#### [EXERCISE]
Retype the part of the lines that opens with the line containing "right hip: (519, 546, -2)" and closes with the line containing "right hip: (1003, 561, -7)", both included, with nothing changed.

#### [DATA FOR PROCESSING]
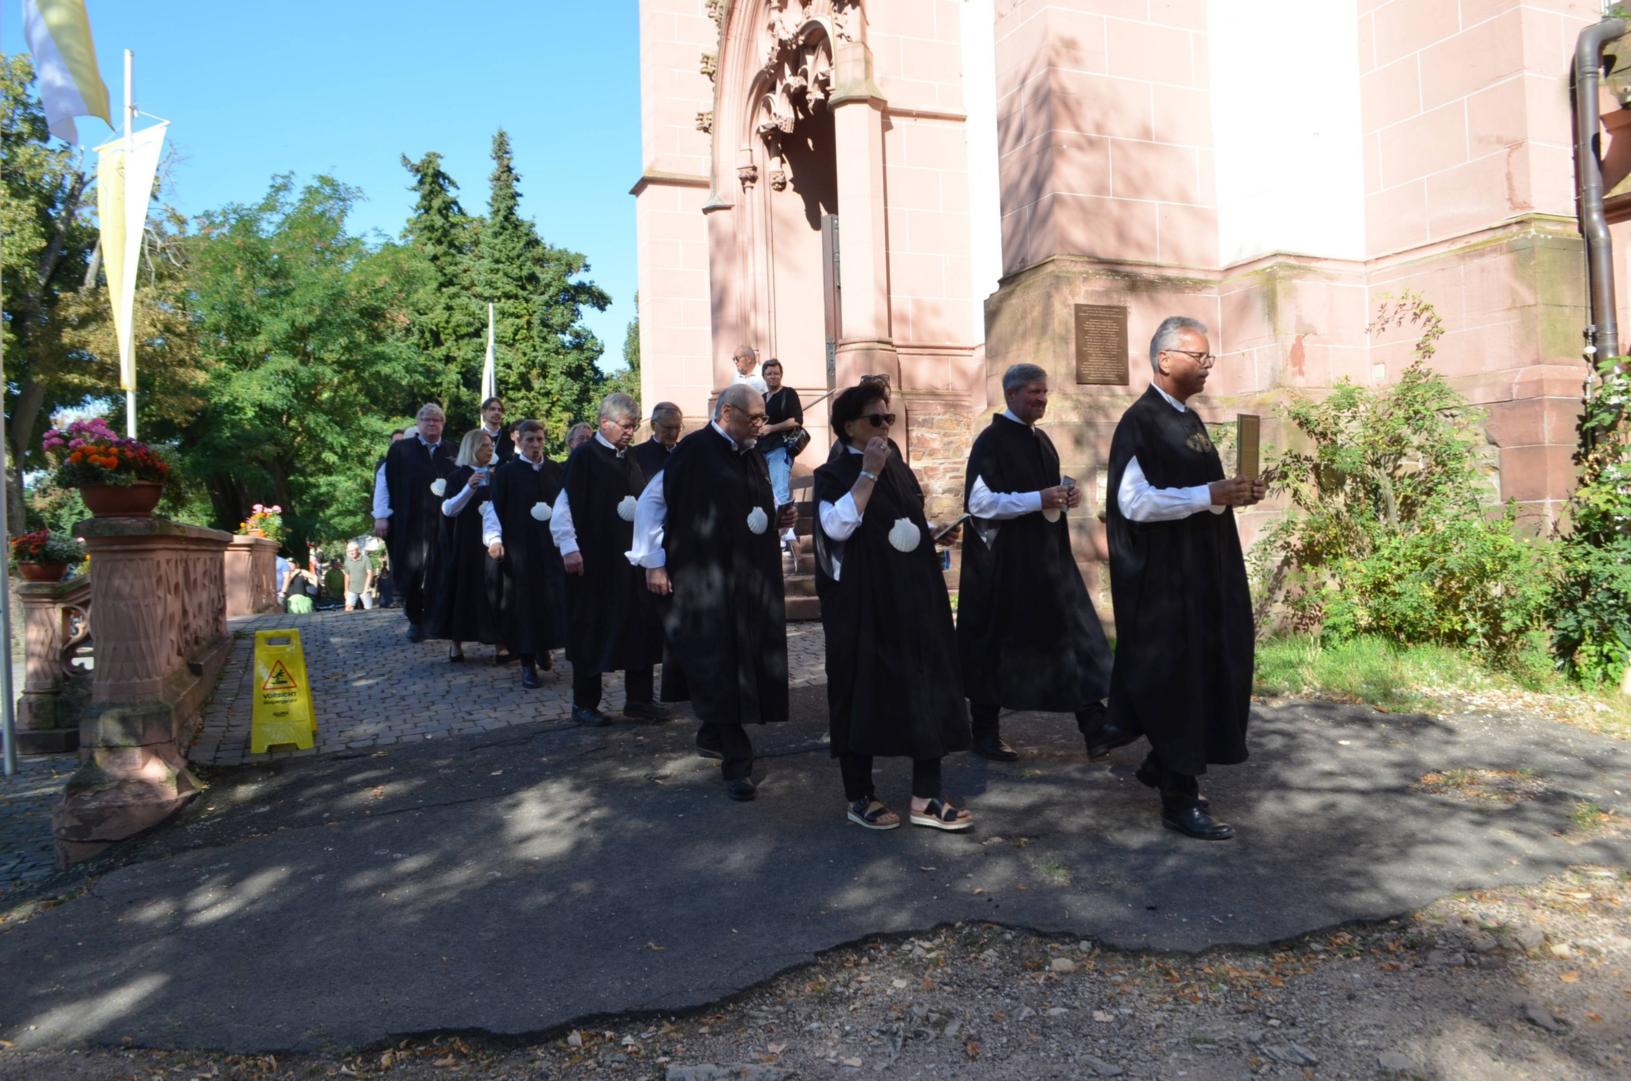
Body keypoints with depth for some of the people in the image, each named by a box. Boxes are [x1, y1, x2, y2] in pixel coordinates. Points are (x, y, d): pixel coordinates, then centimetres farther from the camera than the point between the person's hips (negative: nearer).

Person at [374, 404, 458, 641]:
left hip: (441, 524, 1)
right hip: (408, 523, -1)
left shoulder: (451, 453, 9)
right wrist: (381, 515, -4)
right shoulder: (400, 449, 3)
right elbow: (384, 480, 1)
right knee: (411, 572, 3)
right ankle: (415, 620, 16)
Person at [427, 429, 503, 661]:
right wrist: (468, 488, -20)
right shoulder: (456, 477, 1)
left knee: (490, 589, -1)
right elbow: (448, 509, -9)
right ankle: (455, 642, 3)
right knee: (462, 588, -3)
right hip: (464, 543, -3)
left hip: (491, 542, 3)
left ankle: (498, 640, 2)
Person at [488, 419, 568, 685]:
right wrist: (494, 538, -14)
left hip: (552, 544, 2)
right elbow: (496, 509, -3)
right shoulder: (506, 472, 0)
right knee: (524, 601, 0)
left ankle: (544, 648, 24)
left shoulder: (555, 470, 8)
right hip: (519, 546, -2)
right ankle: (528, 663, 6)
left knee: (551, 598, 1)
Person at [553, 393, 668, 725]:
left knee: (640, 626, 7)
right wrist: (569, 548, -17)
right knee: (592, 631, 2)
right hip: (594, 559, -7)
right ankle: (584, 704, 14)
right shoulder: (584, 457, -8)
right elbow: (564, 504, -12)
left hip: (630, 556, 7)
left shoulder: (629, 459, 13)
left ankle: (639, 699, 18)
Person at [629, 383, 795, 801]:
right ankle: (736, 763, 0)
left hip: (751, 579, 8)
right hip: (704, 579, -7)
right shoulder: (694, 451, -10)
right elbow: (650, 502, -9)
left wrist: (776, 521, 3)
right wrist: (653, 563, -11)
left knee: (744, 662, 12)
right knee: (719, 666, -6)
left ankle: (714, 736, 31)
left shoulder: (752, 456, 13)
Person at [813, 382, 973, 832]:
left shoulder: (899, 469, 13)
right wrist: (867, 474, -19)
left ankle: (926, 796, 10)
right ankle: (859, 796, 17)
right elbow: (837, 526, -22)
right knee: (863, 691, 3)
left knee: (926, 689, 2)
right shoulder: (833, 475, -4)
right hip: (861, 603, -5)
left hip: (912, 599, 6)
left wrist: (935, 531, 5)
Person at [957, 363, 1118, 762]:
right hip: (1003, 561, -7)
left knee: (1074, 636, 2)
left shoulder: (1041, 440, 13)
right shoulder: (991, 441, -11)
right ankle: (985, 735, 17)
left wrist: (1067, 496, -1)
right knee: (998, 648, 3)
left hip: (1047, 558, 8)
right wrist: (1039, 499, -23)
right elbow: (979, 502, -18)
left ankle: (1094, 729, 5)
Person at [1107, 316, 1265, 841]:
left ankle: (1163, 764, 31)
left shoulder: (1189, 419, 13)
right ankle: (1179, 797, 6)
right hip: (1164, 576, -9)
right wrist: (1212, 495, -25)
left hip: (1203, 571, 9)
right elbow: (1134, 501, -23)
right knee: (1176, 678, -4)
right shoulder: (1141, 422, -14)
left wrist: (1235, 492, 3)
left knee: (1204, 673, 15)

#### [TASK SOLUTION]
right hip: (519, 546, -2)
right ankle: (528, 663, 6)
left knee: (551, 598, 1)
Person at [553, 393, 668, 725]:
left knee: (640, 626, 7)
right wrist: (569, 548, -17)
right knee: (592, 631, 2)
right hip: (594, 559, -7)
right ankle: (584, 704, 14)
right shoulder: (584, 457, -8)
right elbow: (564, 504, -12)
left hip: (630, 556, 7)
left shoulder: (629, 459, 13)
left ankle: (639, 699, 18)
Person at [629, 383, 795, 801]:
right ankle: (736, 763, 0)
left hip: (751, 579, 8)
right hip: (704, 579, -7)
right shoulder: (694, 451, -10)
right elbow: (650, 502, -9)
left wrist: (776, 521, 3)
right wrist: (653, 563, -11)
left knee: (744, 662, 12)
right knee: (719, 666, -6)
left ankle: (714, 736, 31)
left shoulder: (752, 456, 13)
Person at [813, 382, 973, 832]:
left shoulder: (899, 469, 13)
right wrist: (867, 474, -19)
left ankle: (926, 796, 10)
right ankle: (859, 796, 17)
right elbow: (837, 526, -22)
right knee: (863, 691, 3)
left knee: (926, 689, 2)
right shoulder: (833, 475, -4)
right hip: (861, 603, -5)
left hip: (912, 599, 6)
left wrist: (935, 531, 5)
Person at [957, 363, 1118, 762]:
right hip: (1003, 561, -7)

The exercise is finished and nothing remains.